Stunning depth of field...beautiful latitude, beautiful sensitivity.   You will get no argument from me that this device produces some truly impressive images. 

But please, stop telling me this is a "new" way to shoot.  It's not.  It's reverting back to 1967, when I was busy playing in my playpen, but when most shooters lived with film mags and audio recorders.

This "new" way of shooting requires several compromises.  The first compromise is shooting a highly compressed HD file to a compact flash card.  Depending on the compression you choose and the size of your card, you might only get about 15 to 20 minutes on a single CF card.

Sound like a mag of film to anyone?

The second compromise is the audio recording.  Although you can record audio on some of these devices, it is generally mono using a mini-pin connector.  So most pros use an outboard sound recorder like a Zoom or similar device. 

Sound like using an old Nagra?

And most pros recommend using prime lenses, so the ability to shoot on the fly in a variety of situations is compromised. 

Sound like an old turret lens to anyone?

Now, don't get me wrong.  I am not sitting around saying this new technology is a bad thing.  In fact, I absolutely love the images I've seen from these cameras.  But between the issues above, and many more (like the rolling shutter problem because of the CMOS chips used in these cameras), I just don't feel like it's the right moment to make a switch. But there is no doubt in my mind that the moment is coming. Soon.

But until then, don't tell me about this being a "new" way to work.  In fact, this is just about as desirable a way to work today as it would be for me to dig out my old plumbicon tube camera and portapack recorder.  Call me when the large imager is in the right form factor.

Wednesday, September 8, 2010

I'm Alive, Tape is Dead.

It's been some time since we have posted here on The Media Doctor site...but we're back now with a vengance.  Let's talk about the Death of Tape.

For years now, I have been eagerly awaiting the death of video tape.  I have been so excited about solid state technology that I often tell classes at the University of Akron that I will have a party when the last piece of video tape rolls off the press.  Call it a tape-based funeral!  Free head cleaner for all!

But after nearly a year of working with solid state media, my opinion has changed.  Fact is:  tape is good.

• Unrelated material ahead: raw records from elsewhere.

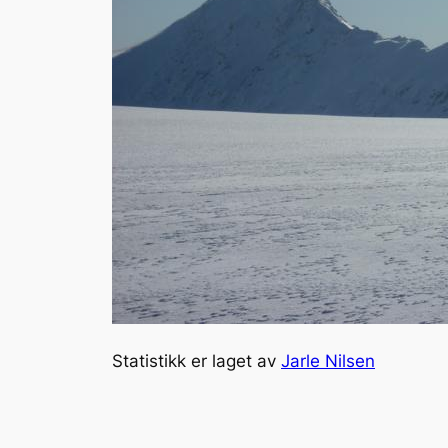
Statistikk er laget av
Jarle Nilsen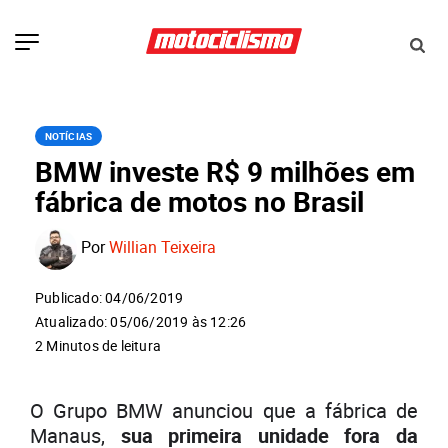
NOTÍCIAS
BMW investe R$ 9 milhões em
fábrica de motos no Brasil
Por
Willian Teixeira
Publicado: 04/06/2019
Atualizado: 05/06/2019 às 12:26
2 Minutos de leitura
O Grupo BMW anunciou que a fábrica de
Manaus,
sua primeira unidade fora da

What caused my change of heart?

Well, back in the ancient days of video tape, I would go out and shoot.  Then I'd capture the video into my trusty Mac Book Pro.  Then I'd edit.   Then I'd spit the edited version back out to tape.  My original tapes would sit on a shelf for years.  All was well.

Today I am shooting mostly on Panasonic's P2 format.  Cards are still ridicuolusly expensive, at several hundred dollars each, for maybe an hour or four's worth of space.  Total cost of several hours of DVCPro tape?  Maybe $60.

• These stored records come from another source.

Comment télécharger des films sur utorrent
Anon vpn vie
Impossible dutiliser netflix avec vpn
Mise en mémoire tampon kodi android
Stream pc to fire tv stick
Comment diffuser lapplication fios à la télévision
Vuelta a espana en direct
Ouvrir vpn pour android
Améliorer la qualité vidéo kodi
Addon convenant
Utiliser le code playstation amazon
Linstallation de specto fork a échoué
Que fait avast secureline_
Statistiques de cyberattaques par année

But that isn't the real problem.  No indeed.  The real problem is this:  once I copy all my P2 media to a hard drive, I need to re-use the P2 cards again almost immediately.  So I wipe them clean and start the next shoot.

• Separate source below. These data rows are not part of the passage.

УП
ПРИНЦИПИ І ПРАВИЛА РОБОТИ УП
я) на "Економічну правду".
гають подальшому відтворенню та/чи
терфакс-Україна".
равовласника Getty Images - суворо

And my investment in shooting the previous material is left to the whims of my hard drives.  And anyone who has used hard drives for years will tell you that as storage space has climbed and prices have plummeted, the trade off has been shortened drive longevity and stability.

So, this past spring, while shooting on location in Trinidad & Tobago, I came back to the hotel room each night and moved data onto several hard drives, making multiple copies.  Flash forward to a couple of months later and the drives wake up one morning all confused...."This hard drive must be formatted" says my Mac Book Pro.

WHAT!?!?!?!?!   $15,000 in travel expenses down the drain?  In a panic, I call the manufacturer, who tells me to buy a piece of software to rebuild my drive's file allocation tables.  If successful, I MAY get my data back.   

I do.  I make a total of SEVEN complete backups of the data on five different drives in three different physical locations.

And today I yearn for the days when those original tapes would be sitting safely on a shelf somewhere, ready to spring to life again for anyone with a working deck.   I hope we can avoid that tape funeral for a long time, even if I am living in the world of the hard drive.  It was a simpler time.